— Task requirements —
Write out every record below exactly, leaving the pictures out.

— Data supplied —
○ ○ ○

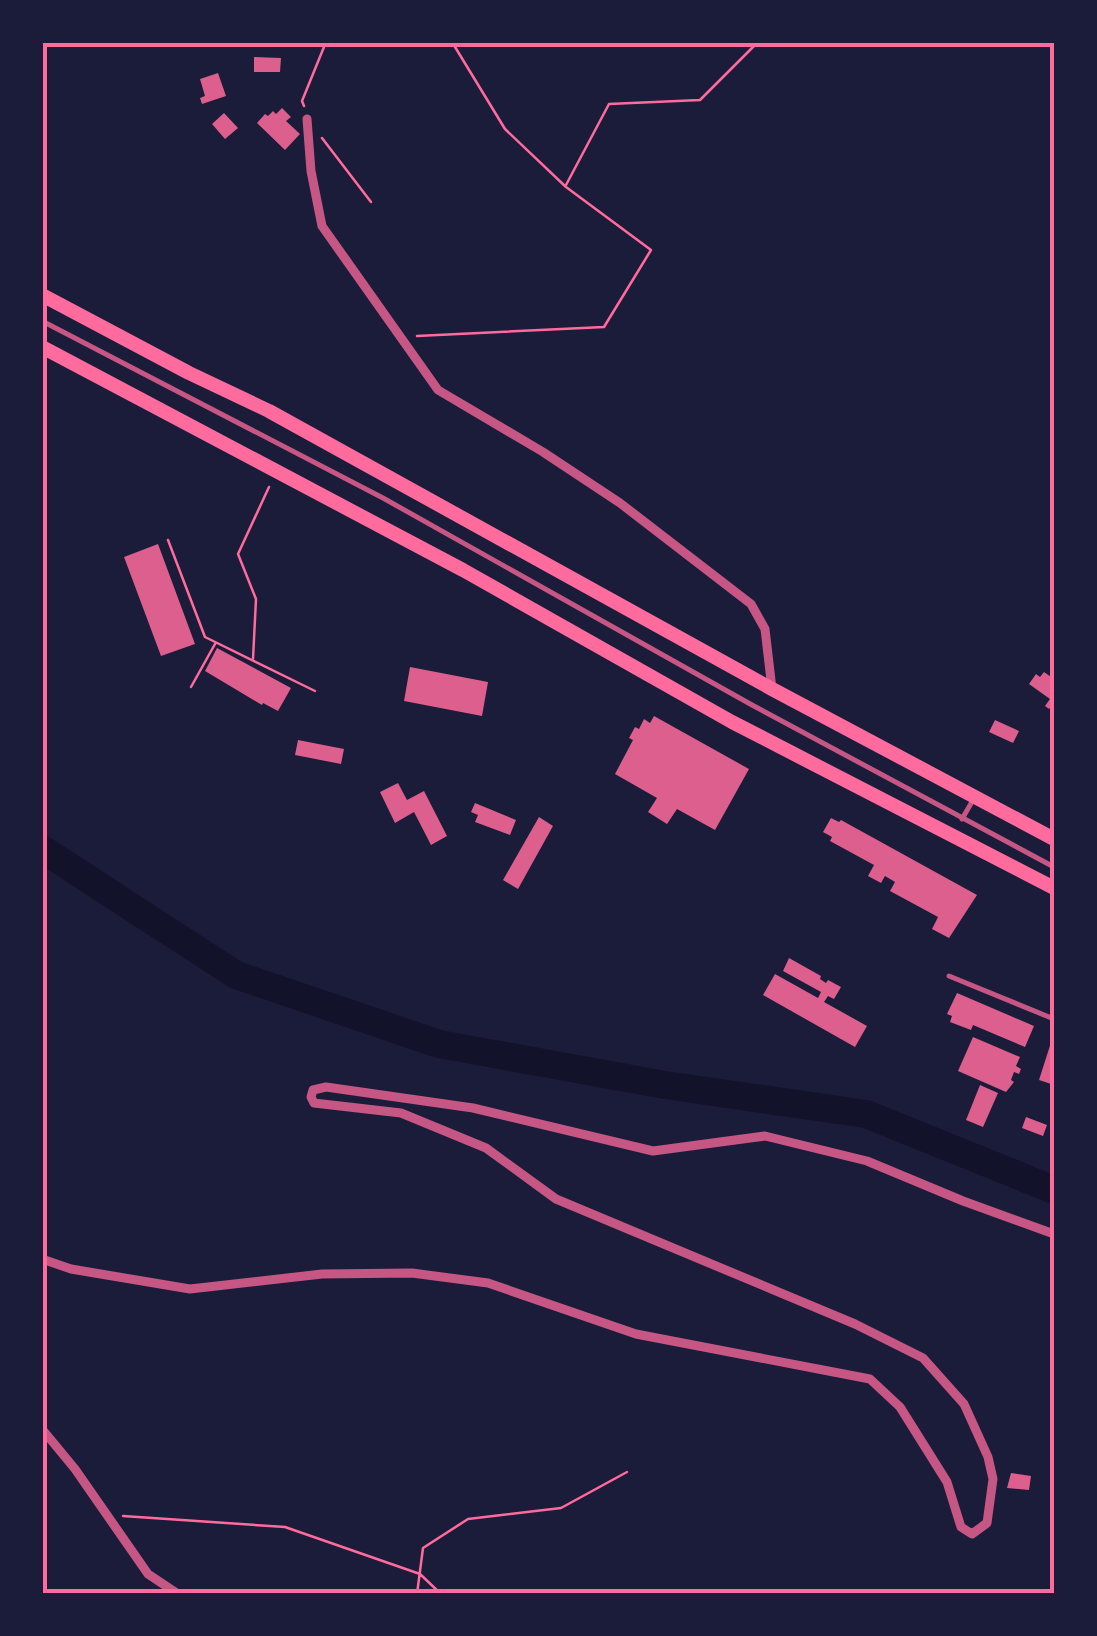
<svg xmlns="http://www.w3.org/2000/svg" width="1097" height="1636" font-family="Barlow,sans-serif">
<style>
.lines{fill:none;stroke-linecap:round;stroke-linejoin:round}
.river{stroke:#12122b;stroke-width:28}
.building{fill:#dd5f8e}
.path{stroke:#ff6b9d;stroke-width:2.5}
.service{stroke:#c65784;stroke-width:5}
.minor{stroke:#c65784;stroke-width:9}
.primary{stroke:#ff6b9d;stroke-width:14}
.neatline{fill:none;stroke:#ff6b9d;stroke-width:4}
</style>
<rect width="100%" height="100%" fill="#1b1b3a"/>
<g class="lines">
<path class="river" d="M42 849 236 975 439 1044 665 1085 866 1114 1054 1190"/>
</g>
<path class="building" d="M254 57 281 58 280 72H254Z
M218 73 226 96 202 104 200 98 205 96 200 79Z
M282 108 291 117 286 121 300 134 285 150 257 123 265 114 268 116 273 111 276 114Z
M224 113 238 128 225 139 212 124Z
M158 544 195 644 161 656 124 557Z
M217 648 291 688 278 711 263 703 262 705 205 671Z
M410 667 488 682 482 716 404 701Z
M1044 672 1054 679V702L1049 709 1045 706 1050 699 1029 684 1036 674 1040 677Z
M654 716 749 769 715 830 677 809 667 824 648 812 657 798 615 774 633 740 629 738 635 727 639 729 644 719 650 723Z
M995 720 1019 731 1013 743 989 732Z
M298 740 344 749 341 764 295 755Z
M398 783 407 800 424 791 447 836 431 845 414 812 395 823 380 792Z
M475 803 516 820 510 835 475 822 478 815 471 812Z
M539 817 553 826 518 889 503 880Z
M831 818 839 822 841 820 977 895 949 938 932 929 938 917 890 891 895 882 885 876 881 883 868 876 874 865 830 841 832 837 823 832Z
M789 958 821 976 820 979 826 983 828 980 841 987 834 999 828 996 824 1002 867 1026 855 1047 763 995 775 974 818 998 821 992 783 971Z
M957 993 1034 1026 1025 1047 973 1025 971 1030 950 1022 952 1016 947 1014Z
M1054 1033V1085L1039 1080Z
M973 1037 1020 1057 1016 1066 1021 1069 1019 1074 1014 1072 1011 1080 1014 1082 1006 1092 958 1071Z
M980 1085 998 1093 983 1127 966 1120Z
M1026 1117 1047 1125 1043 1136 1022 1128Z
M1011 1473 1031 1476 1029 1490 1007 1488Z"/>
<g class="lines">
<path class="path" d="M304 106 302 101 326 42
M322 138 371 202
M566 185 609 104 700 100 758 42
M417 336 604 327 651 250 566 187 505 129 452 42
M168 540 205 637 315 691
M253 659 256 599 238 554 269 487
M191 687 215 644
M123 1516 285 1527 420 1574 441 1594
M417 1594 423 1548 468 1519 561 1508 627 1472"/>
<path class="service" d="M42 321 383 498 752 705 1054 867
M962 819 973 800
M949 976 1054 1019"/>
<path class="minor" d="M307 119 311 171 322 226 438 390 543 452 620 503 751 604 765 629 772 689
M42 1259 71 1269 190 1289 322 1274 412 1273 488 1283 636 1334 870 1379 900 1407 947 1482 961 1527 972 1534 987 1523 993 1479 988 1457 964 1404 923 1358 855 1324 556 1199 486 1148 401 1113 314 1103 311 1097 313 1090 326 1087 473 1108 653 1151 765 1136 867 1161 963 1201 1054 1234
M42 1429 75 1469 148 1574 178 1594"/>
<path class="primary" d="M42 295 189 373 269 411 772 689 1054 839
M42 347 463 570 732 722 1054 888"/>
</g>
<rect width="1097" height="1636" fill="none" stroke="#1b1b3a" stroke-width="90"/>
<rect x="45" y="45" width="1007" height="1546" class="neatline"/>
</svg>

○ ○ ○

— Output for this exercise —
<svg xmlns="http://www.w3.org/2000/svg" width="1097" height="1636" font-family="Barlow,sans-serif">
<style>
.lines{fill:none;stroke-linecap:round;stroke-linejoin:round}
.river{stroke:#12122b;stroke-width:28}
.building{fill:#dd5f8e}
.path{stroke:#ff6b9d;stroke-width:2.5}
.service{stroke:#c65784;stroke-width:5}
.minor{stroke:#c65784;stroke-width:9}
.primary{stroke:#ff6b9d;stroke-width:14}
.neatline{fill:none;stroke:#ff6b9d;stroke-width:4}
</style>
<rect width="100%" height="100%" fill="#1b1b3a"/>
<g class="lines">
<path class="river" d="M42 849 236 975 439 1044 665 1085 866 1114 1054 1190"/>
</g>
<path class="building" d="M254 57 281 58 280 72H254Z
M218 73 226 96 202 104 200 98 205 96 200 79Z
M282 108 291 117 286 121 300 134 285 150 257 123 265 114 268 116 273 111 276 114Z
M224 113 238 128 225 139 212 124Z
M158 544 195 644 161 656 124 557Z
M217 648 291 688 278 711 263 703 262 705 205 671Z
M410 667 488 682 482 716 404 701Z
M1044 672 1054 679V702L1049 709 1045 706 1050 699 1029 684 1036 674 1040 677Z
M654 716 749 769 715 830 677 809 667 824 648 812 657 798 615 774 633 740 629 738 635 727 639 729 644 719 650 723Z
M995 720 1019 731 1013 743 989 732Z
M298 740 344 749 341 764 295 755Z
M398 783 407 800 424 791 447 836 431 845 414 812 395 823 380 792Z
M475 803 516 820 510 835 475 822 478 815 471 812Z
M539 817 553 826 518 889 503 880Z
M831 818 839 822 841 820 977 895 949 938 932 929 938 917 890 891 895 882 885 876 881 883 868 876 874 865 830 841 832 837 823 832Z
M789 958 821 976 820 979 826 983 828 980 841 987 834 999 828 996 824 1002 867 1026 855 1047 763 995 775 974 818 998 821 992 783 971Z
M957 993 1034 1026 1025 1047 973 1025 971 1030 950 1022 952 1016 947 1014Z
M1054 1033V1085L1039 1080Z
M973 1037 1020 1057 1016 1066 1021 1069 1019 1074 1014 1072 1011 1080 1014 1082 1006 1092 958 1071Z
M980 1085 998 1093 983 1127 966 1120Z
M1026 1117 1047 1125 1043 1136 1022 1128Z
M1011 1473 1031 1476 1029 1490 1007 1488Z"/>
<g class="lines">
<path class="path" d="M304 106 302 101 326 42
M322 138 371 202
M566 185 609 104 700 100 758 42
M417 336 604 327 651 250 566 187 505 129 452 42
M168 540 205 637 315 691
M253 659 256 599 238 554 269 487
M191 687 215 644
M123 1516 285 1527 420 1574 441 1594
M417 1594 423 1548 468 1519 561 1508 627 1472"/>
<path class="service" d="M42 321 383 498 752 705 1054 867
M962 819 973 800
M949 976 1054 1019"/>
<path class="minor" d="M307 119 311 171 322 226 438 390 543 452 620 503 751 604 765 629 772 689
M42 1259 71 1269 190 1289 322 1274 412 1273 488 1283 636 1334 870 1379 900 1407 947 1482 961 1527 972 1534 987 1523 993 1479 988 1457 964 1404 923 1358 855 1324 556 1199 486 1148 401 1113 314 1103 311 1097 313 1090 326 1087 473 1108 653 1151 765 1136 867 1161 963 1201 1054 1234
M42 1429 75 1469 148 1574 178 1594"/>
<path class="primary" d="M42 295 189 373 269 411 772 689 1054 839
M42 347 463 570 732 722 1054 888"/>
</g>
<rect width="1097" height="1636" fill="none" stroke="#1b1b3a" stroke-width="90"/>
<rect x="45" y="45" width="1007" height="1546" class="neatline"/>
</svg>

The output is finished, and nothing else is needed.